Hoje, falar de direitos humanos e do respeito a eles devido
é a coisa mais natural do mundo. A humanidade, depois de muita dor e
sofrimento, de tantas atrocidades cometidas no passado, aprendeu a duras penas
que cada homem, cada mulher e cada grupo humano é sujeito de direitos.
A
Declaração Universal dos Direitos Humanos, redigida e promulgada logo após a
desastrosa experiência da Segunda Guerra Mundial, diz em seu preâmbulo que
"o reconhecimento da dignidade inerente a todos os membros da família humana
e de seus direitos iguais e inalienáveis é o fundamento da liberdade, da
justiça e da paz no mundo”. Diz igualmente "que o desprezo e o desrespeito
pelos direitos humanos resultaram em atos bárbaros que ultrajaram a consciência
da Humanidade e que o advento de um mundo em que os homens gozem de liberdade
de palavra, de crença e da liberdade de viverem a salvo do temor e da
necessidade foi proclamado como a mais alta aspiração do homem comum”.
A partir da Declaração Universal dos Direitos Humanos os
países democráticos foram modificando as suas Constituições e incluindo
princípios que não só garantissem, mas ampliassem tais direitos. No caso do
Brasil, a Constituição "cidadã” de 1988, elaborada e promulgada após o
período trágico da ditadura militar, que se instaurou no país a partir do golpe
militar de 1964, é a garantia desses direitos. Embora não faltem aqueles que,
de vez em quando, querem aplicar novos golpes, tentando, através de emendas à Constituição
Federal, solapar e eliminar o que foi conquistado com muita luta e suor.

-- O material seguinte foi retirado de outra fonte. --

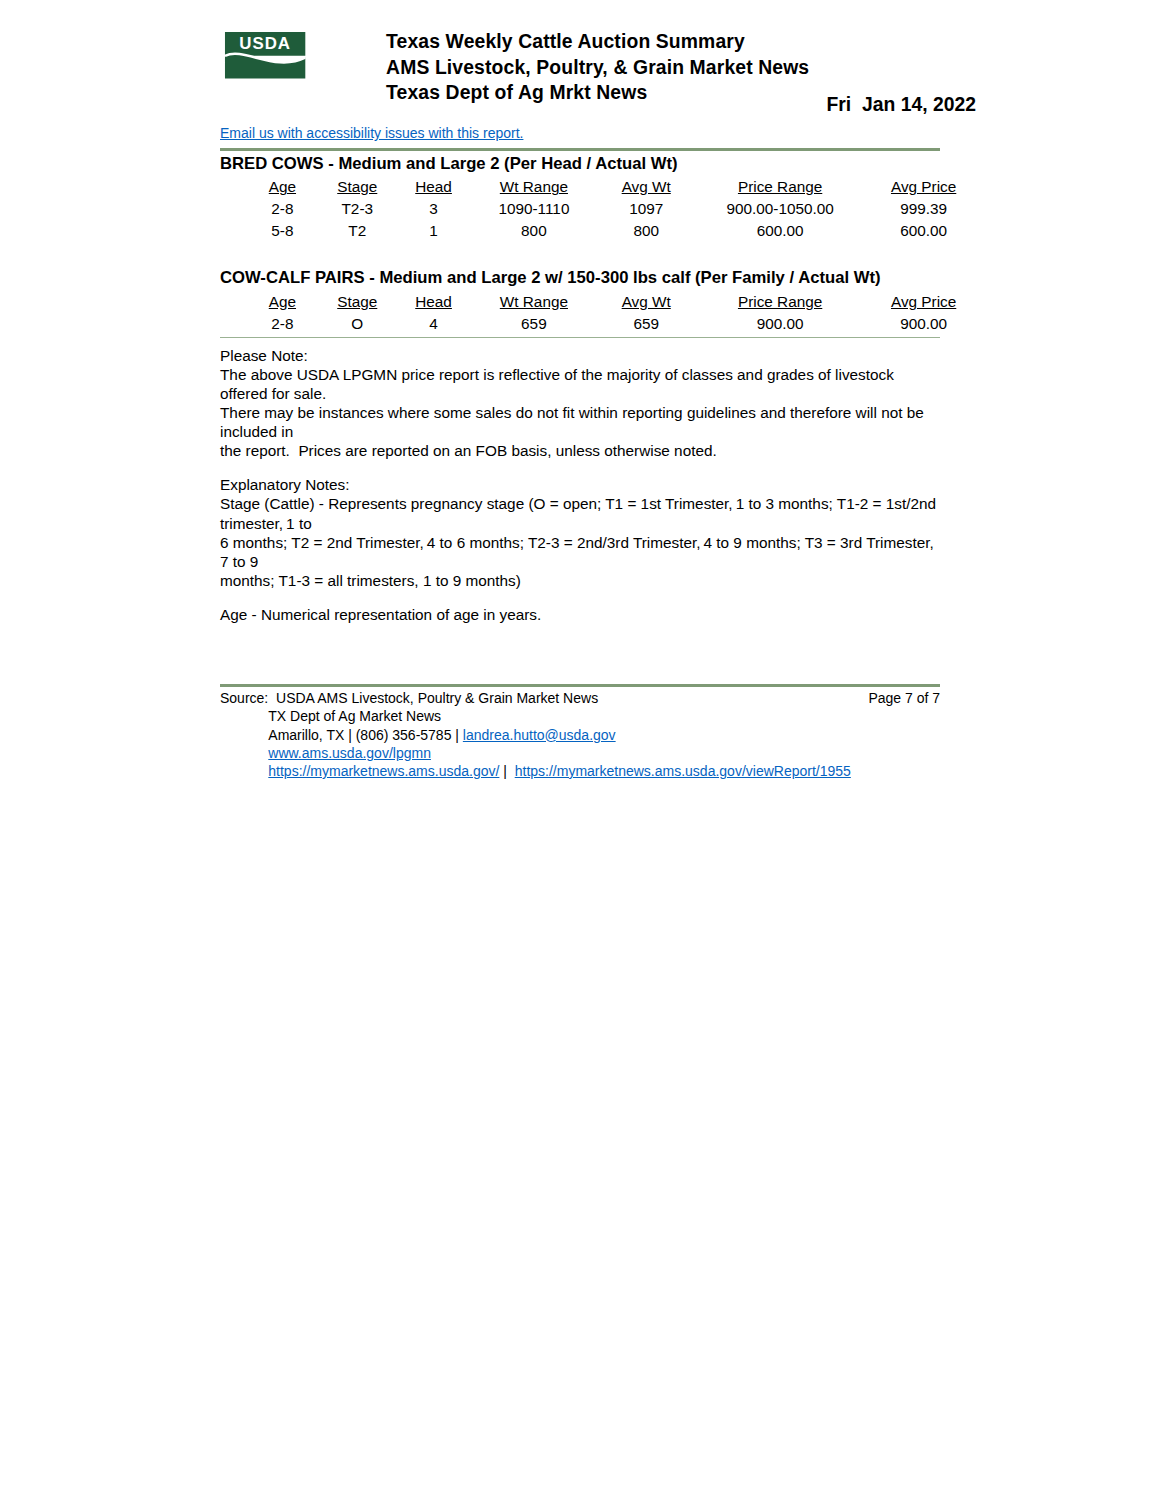USDA
Texas Weekly Cattle Auction Summary
AMS Livestock, Poultry, & Grain Market News
Texas Dept of Ag Mrkt News
Fri Jan 14, 2022
Email us with accessibility issues with this report.
BRED COWS - Medium and Large 2 (Per Head / Actual Wt)
| Age | Stage | Head | Wt Range | Avg Wt | Price Range | Avg Price |
| --- | --- | --- | --- | --- | --- | --- |
| 2-8 | T2-3 | 3 | 1090-1110 | 1097 | 900.00-1050.00 | 999.39 |
| 5-8 | T2 | 1 | 800 | 800 | 600.00 | 600.00 |
COW-CALF PAIRS - Medium and Large 2 w/ 150-300 lbs calf (Per Family / Actual Wt)
| Age | Stage | Head | Wt Range | Avg Wt | Price Range | Avg Price |
| --- | --- | --- | --- | --- | --- | --- |
| 2-8 | O | 4 | 659 | 659 | 900.00 | 900.00 |
Please Note:
The above USDA LPGMN price report is reflective of the majority of classes and grades of livestock offered for sale.
There may be instances where some sales do not fit within reporting guidelines and therefore will not be included in
the report. Prices are reported on an FOB basis, unless otherwise noted.
Explanatory Notes:
Stage (Cattle) - Represents pregnancy stage (O = open; T1 = 1st Trimester, 1 to 3 months; T1-2 = 1st/2nd trimester, 1 to
6 months; T2 = 2nd Trimester, 4 to 6 months; T2-3 = 2nd/3rd Trimester, 4 to 9 months; T3 = 3rd Trimester, 7 to 9
months; T1-3 = all trimesters, 1 to 9 months)
Age - Numerical representation of age in years.
Source: USDA AMS Livestock, Poultry & Grain Market News
TX Dept of Ag Market News
Amarillo, TX | (806) 356-5785 | landrea.hutto@usda.gov
www.ams.usda.gov/lpgmn
https://mymarketnews.ams.usda.gov/ | https://mymarketnews.ams.usda.gov/viewReport/1955
Page 7 of 7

A Igreja Católica custou aceitar e respeitar a proclamação
destes direitos humanos. Enquanto no mundo avançava a luta por estes direitos,
os católicos entraram no século XX sendo obrigados a engolir coisas absurdas
como aquelas do famoso Syllabus de Pio IX. Felizmente veio o Vaticano II, o
qual, em diversos dos seus documentos, reconheceu o valor supremo da dignidade
humana e proclamou que a Igreja deve ser a promotora e a defensora dos seus
inalienáveis direitos. A Constituição Pastoral Gaudium et Spes, por exemplo,
pede que os direitos das pessoas "sejam mais bem assegurados”, de modo
"que todos os cidadãos, e não apenas alguns privilegiados, possam gozar realmente
dos direitos da pessoa (nº 73). Nesse sentido, continua a Gaudium et Spes, são
deploráveis todas as "formas totalitárias ou ditatoriais, que lesam os
direitos das pessoas ou dos grupos sociais” (nº 75). As ações e atos
decorrentes das imposições, dos totalitarismos e das ditaduras são verdadeiros
crimes e as pessoas devem ser encorajadas a lutar e "resistir abertamente
aos que as querem impor” (nº 79)
Diante deste fato era de se esperar que, em pleno século
XXI, a Igreja Católica não só proclamasse em seus documentos e pronunciamentos
o respeito pelos direitos humanos, mas desse um testemunho ímpar de uma prática
incontestável deste respeito. Mas, infelizmente, não é o que vem acontecendo. A
cada dia tomamos conhecimento de práticas absurdas, envolvendo os seus
dirigentes, e que são exemplos evidentes da violação dos direitos humanos mais
elementares.
A mais recente dela diz respeito a uma mulher de vida
consagrada, reeleita pela quase totalidade dos votos para uma função num dos
Regionais da CNBB, e destituída pela autoridade hierárquica superior, por meio
de carta, em plena Semana Santa, com a simples desculpa de que naquela função
deveria estar um padre. A eleição da mulher seguiu fielmente os estatutos
aprovados pela instituição eclesiástica e nos quais não há nenhuma cláusula
determinando que só pudesse concorrer àquele cargo alguém que fosse presbítero.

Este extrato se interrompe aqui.